## Task item
Transcribe word for word the lines spanning the line with "countries offer unique investment prospects" through the end of the records.

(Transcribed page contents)
════════════════
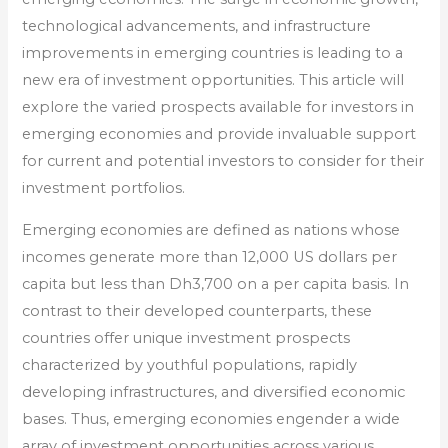
technological advancements, and infrastructure
improvements in emerging countries is leading to a
new era of investment opportunities. This article will
explore the varied prospects available for investors in
emerging economies and provide invaluable support
for current and potential investors to consider for their
investment portfolios.
Emerging economies are defined as nations whose
incomes generate more than 12,000 US dollars per
capita but less than Dh3,700 on a per capita basis. In
contrast to their developed counterparts, these
countries offer unique investment prospects
characterized by youthful populations, rapidly
developing infrastructures, and diversified economic
bases. Thus, emerging economies engender a wide
array of investment opportunities across various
════════════════
## Task result
countries offer unique investment prospects
characterized by youthful populations, rapidly
developing infrastructures, and diversified economic
bases. Thus, emerging economies engender a wide
array of investment opportunities across various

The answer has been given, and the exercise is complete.